# Urban Outfiters MUFE Flash Palette dupe?



## NubianHoneii (Dec 7, 2009)

So today i was doing my usual rounds on sephora.com and i came across a product review for the MUFE flash palette that caught my eye

 Quote:

  A Few weeks ago my best friend bought this palette and i tried it i have to say that i loved it, this may sound not appropriate but i was shocked to find the same palette at urban outfitters for $12!!!!!!! it does not include the brown or the pink colors but works the same!  
 
So after that you know I had to run my nosy cosmetic junkie booty over to UO's website to see it for myself (especially after i shelled out 95 bucks for the MUFE palette 6 months or so ago)

Urban Outfitters Cream Pigment Palette

Asides from not having the bright pink and the brown color, it looks like a straight copy. 

Now, as for performance and actual coloring I have no idea. The gold color in MUFE's flash palette is so pretty and last all day it's hard to believe that for just 14 bucks Im getting the same quality.

Anyone interested?
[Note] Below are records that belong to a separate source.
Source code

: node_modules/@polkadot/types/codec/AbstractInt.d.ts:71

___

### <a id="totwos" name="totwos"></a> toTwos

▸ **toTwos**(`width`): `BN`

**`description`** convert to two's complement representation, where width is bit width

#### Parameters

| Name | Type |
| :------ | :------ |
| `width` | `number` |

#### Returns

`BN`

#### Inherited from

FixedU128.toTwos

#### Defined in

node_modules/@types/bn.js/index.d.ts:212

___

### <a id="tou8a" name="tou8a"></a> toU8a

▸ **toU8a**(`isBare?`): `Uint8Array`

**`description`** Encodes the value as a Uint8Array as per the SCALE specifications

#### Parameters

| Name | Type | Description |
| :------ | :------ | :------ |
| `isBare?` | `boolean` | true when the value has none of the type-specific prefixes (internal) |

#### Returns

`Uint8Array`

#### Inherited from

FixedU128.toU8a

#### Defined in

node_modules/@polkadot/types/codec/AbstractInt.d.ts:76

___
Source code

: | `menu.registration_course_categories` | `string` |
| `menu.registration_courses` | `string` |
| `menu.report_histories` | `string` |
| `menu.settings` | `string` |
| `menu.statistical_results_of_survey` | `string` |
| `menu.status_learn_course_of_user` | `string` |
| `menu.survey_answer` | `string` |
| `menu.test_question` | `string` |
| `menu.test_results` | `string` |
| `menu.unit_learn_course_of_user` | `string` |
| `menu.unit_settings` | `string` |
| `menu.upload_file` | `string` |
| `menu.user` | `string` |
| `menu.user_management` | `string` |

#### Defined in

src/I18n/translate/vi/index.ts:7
Swatches? I still find this too good to be true.


----------



## jenee.sum (Dec 7, 2009)

i saw that too a while back but i didn't bother to search for reviews/comparisons. i'm also interested if anyone has tried it and also share their thoughts on it. TIA!


----------



## queli13 (Dec 9, 2009)

i bought an eyeshadow from uo before, and this may be different for the cream shadows, but it was chalky and sheer with very little color payoff... :/  so the quality wasn't that great...  the thing is though they usually have sales right around this time, and who knows... you might find that palette in store for like 2 bucks!  my eyeshadow brick originally cost 10, but i found it for that much!


----------



## queli13 (Dec 9, 2009)

and then that way you could see for yourself!  even if you bought it at full price, it doesn't make too much of a dent in your wallet compared to the savings!


----------



## nebbish (Dec 14, 2009)

Girlfriend of mine bought the UO pallet & saw the MUFE one afterwards. She says she LOVES the UO one. Can't compare cos she didn't buy the MUFE one, but apparently UO's is pretty good.


----------



## ashleyavocado (Dec 15, 2009)

how funny, i was just about to place an order when i stumbled upon this thread... couldn't resist, added one to my cart, i'll let you guys know what i think of it when it arrives!


----------



## HeavenLeiBlu (Dec 16, 2009)

FYI, It's 30% off in-store.


----------



## NubianHoneii (Dec 17, 2009)

Well girls I've got both of them now .. expect a thorough review. Lets just say the u/o one is NOT worth it. Im swatching right now.


----------